IT company scoops up Canadian insurance solutions developer

Acquisition bolsters the insurance expertise of the multinational IT developer

IT company scoops up Canadian insurance solutions developer

Insurance News

By Lyle Adriano

GFT Technologies SE in the UK has approved the full acquisition of all shares of V-NEO, a Canadian provider of integrated IT solutions for the insurance industry.

V-NEO’s clients include some of the biggest insurers in Canada, Belgium, and France. The company has also acted as a service partner for the insurance platforms Guidewire and Oracle OIPA. Founded in 2011, V-NEO currently has 160 employees across its three sites in Quebec, Toronto, and Brussels.

A release said that through the acquisition of V-NEO, “GFT strengthens its expertise in the insurance sector, expands its market position in North America and gains a new location in Belgium.”

The purchase price will be paid in cash; both parties have agreed not to disclose the price.

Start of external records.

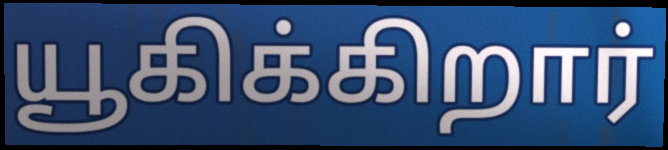
யூகிக்கிறார்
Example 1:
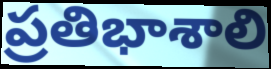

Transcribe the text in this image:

ప్రతిభాశాలి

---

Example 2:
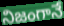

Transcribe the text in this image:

నిజంగానే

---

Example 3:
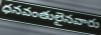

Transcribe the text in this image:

ధనవంతులైనవారు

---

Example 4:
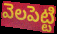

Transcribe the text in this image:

వెలపెట్టి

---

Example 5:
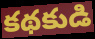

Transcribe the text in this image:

కథకుడి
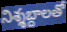
నిశ్శబ్దాలతో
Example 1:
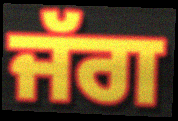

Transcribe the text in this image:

ਜੱਗ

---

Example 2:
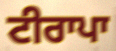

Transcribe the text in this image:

ਟੀਰਾਪਾ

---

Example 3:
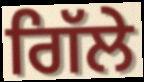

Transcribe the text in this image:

ਗਿੱਲੇ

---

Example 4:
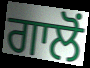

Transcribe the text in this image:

ਗਾਲੋਂ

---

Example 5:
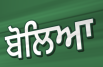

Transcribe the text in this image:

ਬੋਲਿਆ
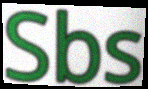
Sbs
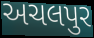
અચલપુર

As part of the consolidation, which closes August 2018, GFT expects additional revenues of about $11 million for this financial year. V-NEO will not make a significant contribution to GFT’s earnings in 2018 due to acquisition-related costs.

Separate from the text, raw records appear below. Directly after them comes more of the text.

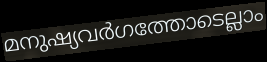
മനുഷ്യവർഗത്തോടെല്ലാം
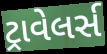
ટ્રાવેલર્સ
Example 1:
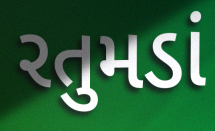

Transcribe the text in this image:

રતુમડાં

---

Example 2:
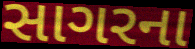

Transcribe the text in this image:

સાગરના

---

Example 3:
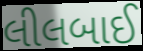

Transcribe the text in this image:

લીલબાઈ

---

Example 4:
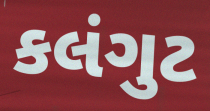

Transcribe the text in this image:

કલંગુટ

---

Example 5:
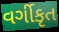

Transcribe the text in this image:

વર્ગીકૃત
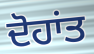
ਦੋਹਾਂਤ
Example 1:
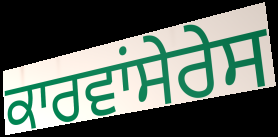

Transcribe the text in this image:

ਕਾਰਵਾਂਸੇਰੇਸ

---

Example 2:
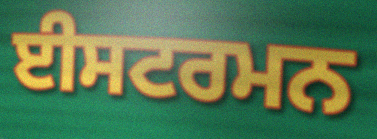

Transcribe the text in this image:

ਈਸਟਰਮਨ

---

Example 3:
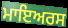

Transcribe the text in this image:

ਮਾਇਅਰਸ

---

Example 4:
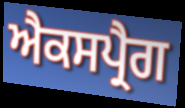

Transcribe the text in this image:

“The acquisition underpins our international growth strategy and medium-term forecast for 2022. The technological know-how and the client base of V-NEO are a perfect fit for GFT - as are its highly skilled on-site client consultants in North America and Europe, as well as the nearshore development teams in Canada,” said GFT Technologies SE CEO Marika Lulay during the contract signing.

“With our deep insurance know-how and our technological skills, we are not just a perfect fit for each other, but will also help diversify GFT’s customer portfolio with our long-lasting client relationships,” added V-NEO CEO Alain Lamothe in a statement. “The international GFT presence enables us to recognize global industry trends at an early stage, tapping into the market potential together, both with our clients and our partners.”